Another problem with counters is that they're inherently local.
After all, it's pretty likely that everyone else is going
to start from 0 or 1 too. If you want to have a globally unique identifier you need to
scope the counter by some globally unique value like your domain
name.
This only works if you have such a globally unique value,
which not all systems do.
Randomly Generated
The second approach is to use a random number generator.
The idea here is that you generate a random number of suitable
length and there's a high probability it will be unique. The
appropriate length is governed by the math of the birthday paradox, but in general, if
you want to generate 2n identifiers, they need to be
somewhat greater than 2n bits long in order to have a
high probability of uniqueness. By contrast, because counter
values are assigned sequentially, if you want to generate 2n
counter values, they have to be of length approximately n bits.
Accordingly, counters are more space efficient.
The big advantage of randomly generated IDs is that you don't
need to worry about keeping state around--well, sort of.
Strictly speaking, this is only true if you have a true random number
generator like dice or radioactive decay. In practice, most
systems use pseudorandom number generators (PRNGs). These are
functions that start with some seed data to set the initial state
and then crank out a bunch of random-appearing values.
storing state. If you feed a PRNG the same seed then you'll get
the same set of random data. So, in principle you need to do state
management here too. However, in practice, this isn't
a real problem because you can leverage the existing state of the
machine (the clock time, network traffic, process
timing info, maybe a stored state file...) as seed data. Even though the
entropy of each individual piece of state is low, the probability that
all the system state will ever be exactly replicated is extremely
low and so you can treat this as a random generator.1
By contrast to counters, you don't need to do anything special
to make your randomly generated IDs globally unique. It's just
a matter of generating a long enough value.
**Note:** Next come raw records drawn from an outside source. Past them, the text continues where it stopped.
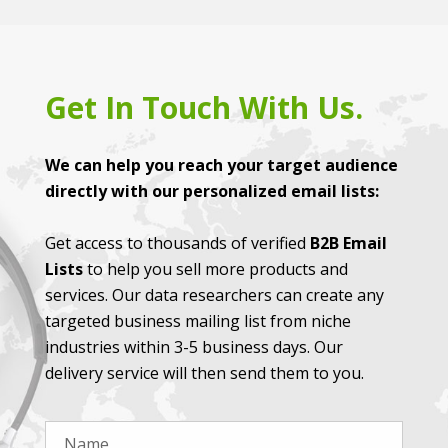
Get In Touch With Us.
We can help you reach your target audience
directly with our personalized email lists:
Get access to thousands of verified
B2B Email
Lists
to help you sell more products and
services. Our data researchers can create any
targeted business mailing list from niche
industries within 3-5 business days. Our
delivery service will then send them to you.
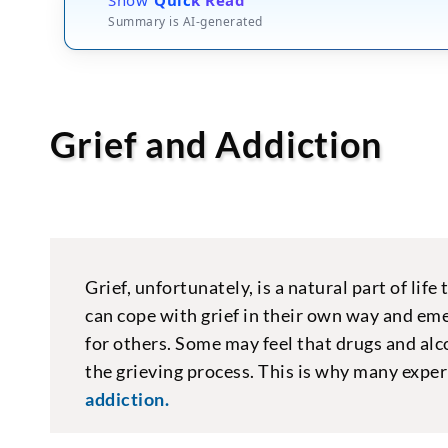
Summary is AI-generated
Grief and Addiction
Grief, unfortunately, is a natural part of lif
can cope with grief in their own way and emer
for others. Some may feel that drugs and alc
the grieving process. This is why many exper
addiction.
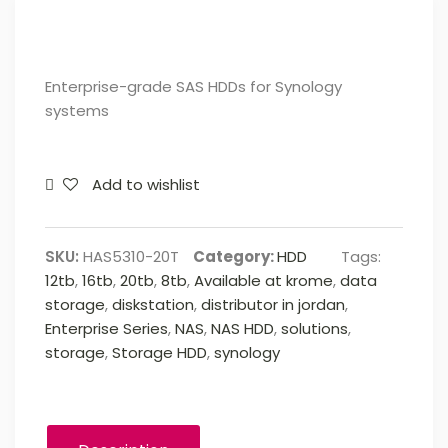
Enterprise-grade SAS HDDs for Synology
systems
Add to wishlist
SKU:
HAS5310-20T
Category:
HDD
Tags:
12tb
,
16tb
,
20tb
,
8tb
,
Available at krome
,
data
storage
,
diskstation
,
distributor in jordan
,
Enterprise Series
,
NAS
,
NAS HDD
,
solutions
,
storage
,
Storage HDD
,
synology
This is obviously
very convenient since it means no need to have any global naming
scheme.
The issue that typically freaks people out about randomly generated
IDs is that they're not guaranteed to be unique, they're just
statistically unique. There's some (low) chance that two randomly
generated IDs will be the same. By contrast, counters (if properly
implemented) appear to be guaranteed to be unique.
I hear this argument a couple
of times a year and in my experience no amount of working through
the math will convince people that the probability is vanishingly
small. They want a guarantee.
Unfortunately, this is a case where people's intuition leads them
astray; computers seem deterministic so people trust that a properly
implemented counter will always increase. This isn't really so:
memories and hard drives are both subject to random errors, so
even if you're correctly incrementing your counter, there is some
chance that it will (for instance) come back as zero the next
time you read it. Of course, storage devices have error correcting
codes designed to prevent this kind of thing, but they're based
on the same kind of statistics that assure you that randomly
generated IDs are OK, so that shouldn't give you any confidence.
I don't have good estimates for the probability of this kind
of system error but given that my computer acts up randomly reasonably
often, it's pretty likely that the real-world probability of counter
reuse exceeds the expected probability of RNG collisions.
1. Note that this is a much weaker condition than that the
seed data be unpredictable. For our purposes here it just has to
be unique. Of course in practice people typically use the same
cryptographic random number generators for this purpose as well.